Synaptophysin expressed in the bronchopulmonary tract: neuroendocrine cells, neuroepithelial bodies, and neuroendocrine neoplasms
- PMID: 2442053
- DOI: 10.1111/j.1432-0436.1987.tb00057.x
Synaptophysin expressed in the bronchopulmonary tract: neuroendocrine cells, neuroepithelial bodies, and neuroendocrine neoplasms
Abstract
Synaptophysin is an integral membrane glycoprotein with an Mr of 38,000 that occurs in the small, clear vesicles present in neuronal cells and tumors as well as in pancreatic islet cells and various neuroendocrine (NE) carcinomas. We found that synaptophysin is also expressed in normal NE cells of the lungs of newborn rabbits and mice as well as of human fetuses.

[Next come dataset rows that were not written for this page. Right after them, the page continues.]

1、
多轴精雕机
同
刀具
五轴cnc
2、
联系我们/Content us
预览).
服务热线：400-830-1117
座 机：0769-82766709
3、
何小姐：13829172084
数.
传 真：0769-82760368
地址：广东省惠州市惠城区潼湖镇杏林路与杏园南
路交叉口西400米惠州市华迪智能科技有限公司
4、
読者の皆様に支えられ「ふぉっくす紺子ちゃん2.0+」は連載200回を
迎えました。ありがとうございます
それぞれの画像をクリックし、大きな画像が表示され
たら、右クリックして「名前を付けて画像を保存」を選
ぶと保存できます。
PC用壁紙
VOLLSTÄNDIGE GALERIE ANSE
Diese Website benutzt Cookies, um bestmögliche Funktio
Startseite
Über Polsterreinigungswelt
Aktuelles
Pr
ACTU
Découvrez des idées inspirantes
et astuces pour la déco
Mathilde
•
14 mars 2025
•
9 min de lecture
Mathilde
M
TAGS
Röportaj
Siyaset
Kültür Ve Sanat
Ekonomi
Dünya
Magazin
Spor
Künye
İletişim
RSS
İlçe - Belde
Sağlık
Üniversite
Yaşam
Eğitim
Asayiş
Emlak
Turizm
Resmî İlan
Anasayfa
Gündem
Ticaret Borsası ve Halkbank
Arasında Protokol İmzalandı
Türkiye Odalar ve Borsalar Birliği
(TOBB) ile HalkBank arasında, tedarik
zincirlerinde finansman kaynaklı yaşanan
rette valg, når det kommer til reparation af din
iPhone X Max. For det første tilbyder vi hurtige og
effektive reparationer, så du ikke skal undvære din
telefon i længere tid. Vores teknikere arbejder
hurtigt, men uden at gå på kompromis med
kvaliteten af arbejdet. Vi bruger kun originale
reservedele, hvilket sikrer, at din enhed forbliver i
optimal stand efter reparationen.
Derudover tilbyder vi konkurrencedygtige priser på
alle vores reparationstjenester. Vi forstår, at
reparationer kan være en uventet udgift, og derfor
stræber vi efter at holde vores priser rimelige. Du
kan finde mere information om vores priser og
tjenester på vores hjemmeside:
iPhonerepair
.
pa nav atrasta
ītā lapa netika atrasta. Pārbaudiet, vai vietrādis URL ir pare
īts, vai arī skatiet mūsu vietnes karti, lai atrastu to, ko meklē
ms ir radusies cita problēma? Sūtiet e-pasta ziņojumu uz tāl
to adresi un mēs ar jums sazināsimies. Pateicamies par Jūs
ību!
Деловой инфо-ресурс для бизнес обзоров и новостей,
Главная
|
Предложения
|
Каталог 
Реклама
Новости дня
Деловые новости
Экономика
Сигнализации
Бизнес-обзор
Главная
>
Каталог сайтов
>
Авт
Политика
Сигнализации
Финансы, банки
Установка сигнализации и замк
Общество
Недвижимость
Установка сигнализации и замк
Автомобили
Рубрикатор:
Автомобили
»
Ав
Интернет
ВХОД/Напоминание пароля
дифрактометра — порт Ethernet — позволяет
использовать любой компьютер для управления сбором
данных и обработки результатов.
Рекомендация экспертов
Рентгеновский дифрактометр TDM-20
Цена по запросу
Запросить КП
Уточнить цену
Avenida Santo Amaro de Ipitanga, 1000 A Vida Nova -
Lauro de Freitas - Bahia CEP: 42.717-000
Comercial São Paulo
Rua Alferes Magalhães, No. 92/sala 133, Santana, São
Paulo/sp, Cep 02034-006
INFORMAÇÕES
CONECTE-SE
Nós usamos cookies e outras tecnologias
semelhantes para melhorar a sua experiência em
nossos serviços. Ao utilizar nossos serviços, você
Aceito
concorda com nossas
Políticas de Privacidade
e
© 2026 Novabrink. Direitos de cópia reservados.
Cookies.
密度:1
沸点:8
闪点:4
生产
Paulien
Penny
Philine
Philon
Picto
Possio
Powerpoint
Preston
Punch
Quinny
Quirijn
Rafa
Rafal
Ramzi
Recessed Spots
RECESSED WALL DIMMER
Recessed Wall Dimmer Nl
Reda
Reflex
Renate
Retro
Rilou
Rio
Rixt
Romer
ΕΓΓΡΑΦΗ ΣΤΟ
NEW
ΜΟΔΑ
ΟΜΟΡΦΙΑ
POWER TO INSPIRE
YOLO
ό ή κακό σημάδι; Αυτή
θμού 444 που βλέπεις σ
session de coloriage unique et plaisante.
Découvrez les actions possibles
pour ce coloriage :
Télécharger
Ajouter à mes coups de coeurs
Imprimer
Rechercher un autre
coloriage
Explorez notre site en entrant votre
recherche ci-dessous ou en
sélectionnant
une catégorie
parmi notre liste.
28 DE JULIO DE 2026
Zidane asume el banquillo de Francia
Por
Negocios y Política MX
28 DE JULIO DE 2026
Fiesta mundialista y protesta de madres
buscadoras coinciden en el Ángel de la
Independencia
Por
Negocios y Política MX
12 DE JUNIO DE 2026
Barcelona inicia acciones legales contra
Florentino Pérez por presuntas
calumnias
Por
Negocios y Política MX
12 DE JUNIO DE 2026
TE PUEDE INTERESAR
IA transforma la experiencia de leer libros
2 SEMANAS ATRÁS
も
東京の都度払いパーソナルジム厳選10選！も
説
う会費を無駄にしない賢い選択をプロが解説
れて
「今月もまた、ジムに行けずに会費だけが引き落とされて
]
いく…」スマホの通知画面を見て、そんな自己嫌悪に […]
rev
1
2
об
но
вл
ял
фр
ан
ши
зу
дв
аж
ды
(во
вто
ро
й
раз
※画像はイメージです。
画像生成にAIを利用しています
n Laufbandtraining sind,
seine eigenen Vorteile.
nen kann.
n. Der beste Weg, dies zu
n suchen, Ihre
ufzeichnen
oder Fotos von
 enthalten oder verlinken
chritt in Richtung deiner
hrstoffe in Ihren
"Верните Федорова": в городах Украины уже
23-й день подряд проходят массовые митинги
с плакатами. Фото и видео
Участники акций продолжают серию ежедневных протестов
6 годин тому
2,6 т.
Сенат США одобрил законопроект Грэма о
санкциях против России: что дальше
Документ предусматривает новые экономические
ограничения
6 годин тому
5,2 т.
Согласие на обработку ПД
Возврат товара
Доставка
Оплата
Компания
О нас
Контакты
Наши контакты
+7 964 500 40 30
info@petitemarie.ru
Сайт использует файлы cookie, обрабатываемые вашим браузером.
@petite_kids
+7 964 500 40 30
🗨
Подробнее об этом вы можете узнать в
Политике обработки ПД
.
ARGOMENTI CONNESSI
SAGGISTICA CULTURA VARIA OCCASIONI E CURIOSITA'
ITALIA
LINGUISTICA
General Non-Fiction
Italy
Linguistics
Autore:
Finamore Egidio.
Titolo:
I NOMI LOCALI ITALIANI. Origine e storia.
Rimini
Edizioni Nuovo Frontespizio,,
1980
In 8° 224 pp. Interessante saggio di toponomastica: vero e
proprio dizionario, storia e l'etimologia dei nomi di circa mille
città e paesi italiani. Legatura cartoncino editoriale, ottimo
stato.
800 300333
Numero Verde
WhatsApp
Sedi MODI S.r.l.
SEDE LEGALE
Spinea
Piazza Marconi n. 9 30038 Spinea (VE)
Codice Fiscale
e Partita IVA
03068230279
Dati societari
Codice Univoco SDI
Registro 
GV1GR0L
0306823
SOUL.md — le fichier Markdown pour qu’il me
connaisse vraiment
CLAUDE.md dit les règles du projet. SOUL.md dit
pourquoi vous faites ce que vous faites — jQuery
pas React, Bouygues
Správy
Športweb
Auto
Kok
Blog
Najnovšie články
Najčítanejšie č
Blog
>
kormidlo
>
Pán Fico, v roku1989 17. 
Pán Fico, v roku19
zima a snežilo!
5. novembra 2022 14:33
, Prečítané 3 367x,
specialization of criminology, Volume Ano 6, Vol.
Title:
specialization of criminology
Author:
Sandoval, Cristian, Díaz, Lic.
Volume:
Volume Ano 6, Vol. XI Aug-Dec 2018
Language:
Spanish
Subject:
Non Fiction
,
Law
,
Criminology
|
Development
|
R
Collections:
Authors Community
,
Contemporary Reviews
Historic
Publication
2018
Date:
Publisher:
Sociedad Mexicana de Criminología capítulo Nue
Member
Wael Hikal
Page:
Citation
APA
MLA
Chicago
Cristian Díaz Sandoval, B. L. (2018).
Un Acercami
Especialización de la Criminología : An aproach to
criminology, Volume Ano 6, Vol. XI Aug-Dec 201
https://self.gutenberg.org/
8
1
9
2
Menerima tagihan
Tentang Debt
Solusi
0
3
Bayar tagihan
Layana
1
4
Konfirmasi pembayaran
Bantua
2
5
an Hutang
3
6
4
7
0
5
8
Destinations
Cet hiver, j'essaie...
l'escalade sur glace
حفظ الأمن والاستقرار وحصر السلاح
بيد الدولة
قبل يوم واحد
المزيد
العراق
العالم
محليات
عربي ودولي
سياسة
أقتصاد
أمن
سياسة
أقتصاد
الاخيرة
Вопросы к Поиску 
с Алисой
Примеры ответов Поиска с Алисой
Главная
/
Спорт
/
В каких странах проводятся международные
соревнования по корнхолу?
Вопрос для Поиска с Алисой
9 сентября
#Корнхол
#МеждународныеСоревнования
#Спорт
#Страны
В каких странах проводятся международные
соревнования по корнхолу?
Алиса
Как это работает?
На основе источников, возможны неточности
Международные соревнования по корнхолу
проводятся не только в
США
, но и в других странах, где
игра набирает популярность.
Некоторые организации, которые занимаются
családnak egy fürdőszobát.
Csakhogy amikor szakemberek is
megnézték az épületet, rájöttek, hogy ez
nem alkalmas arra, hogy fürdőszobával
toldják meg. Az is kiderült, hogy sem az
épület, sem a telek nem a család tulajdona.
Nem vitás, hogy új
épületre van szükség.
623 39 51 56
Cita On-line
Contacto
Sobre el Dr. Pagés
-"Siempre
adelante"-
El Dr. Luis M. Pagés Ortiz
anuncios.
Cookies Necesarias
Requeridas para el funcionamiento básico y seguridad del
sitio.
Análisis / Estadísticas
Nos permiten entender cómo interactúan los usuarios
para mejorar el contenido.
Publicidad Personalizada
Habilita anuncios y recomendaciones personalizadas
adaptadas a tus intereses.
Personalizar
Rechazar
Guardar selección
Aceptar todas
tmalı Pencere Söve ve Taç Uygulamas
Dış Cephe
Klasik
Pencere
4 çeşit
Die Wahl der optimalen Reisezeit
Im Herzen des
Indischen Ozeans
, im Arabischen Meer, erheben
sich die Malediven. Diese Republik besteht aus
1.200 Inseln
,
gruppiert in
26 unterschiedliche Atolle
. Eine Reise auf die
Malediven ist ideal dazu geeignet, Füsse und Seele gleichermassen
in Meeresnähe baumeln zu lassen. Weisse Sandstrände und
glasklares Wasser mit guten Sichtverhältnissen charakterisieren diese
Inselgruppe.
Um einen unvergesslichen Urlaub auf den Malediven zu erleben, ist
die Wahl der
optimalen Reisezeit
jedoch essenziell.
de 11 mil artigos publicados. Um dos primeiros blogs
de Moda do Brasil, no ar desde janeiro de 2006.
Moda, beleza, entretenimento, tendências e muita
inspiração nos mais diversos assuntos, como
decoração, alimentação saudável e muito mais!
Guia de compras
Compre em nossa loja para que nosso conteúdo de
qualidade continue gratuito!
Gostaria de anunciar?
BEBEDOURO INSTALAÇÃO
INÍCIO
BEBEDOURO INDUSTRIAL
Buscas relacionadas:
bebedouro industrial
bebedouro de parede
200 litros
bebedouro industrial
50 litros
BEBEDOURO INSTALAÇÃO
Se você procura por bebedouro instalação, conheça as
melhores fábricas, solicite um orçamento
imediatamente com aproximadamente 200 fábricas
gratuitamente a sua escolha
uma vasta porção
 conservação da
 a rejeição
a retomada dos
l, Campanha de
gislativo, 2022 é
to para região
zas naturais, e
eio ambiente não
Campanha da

In bronchial ganglion cells and in nerves, synaptophysin is coexpressed with neurofilament proteins (NFPs), whereas in solitary NE cells and in at least some of the neuroepithelial bodies (NEBs) of the bronchial mucosal lining, synaptophysin coexists with cytokeratins. We also studied a series of NE neoplasms of the lung covering the entire spectrum of differentiation (i.e., from carcinoids to small-cell NE carcinomas), and found that synpatophysin was present in the majority of them. In these tumors, synaptophysin was invariably coexpressed with cytokeratin filaments and desmoplakin, as well as, occasionally, with NFP. Synaptophysin was identified throughout, the whole range of these NE neoplasms, i.e., from benign to low-grade to aggressive and rapidly metastasizing carcinomas; its presence was unaffected by the highly variable expression of serotonin and/or neuropeptides in these neoplasms, and was unrelated to the presence or absence of associated endocrine syndromes. Our findings indicate that synaptophysin occurs in the neural as well as in the epithelial components of the dispered NE system of the lung as well as in the majority of NE neoplasms of this organ, and that the expression of this protein is therefore independent of the cytoskeletal characteristics and other differentiation features of both normal and transformed NE cells of the lung. We emphasize the value of synaptophysin as an immunocytochemical marker of NE differentiation.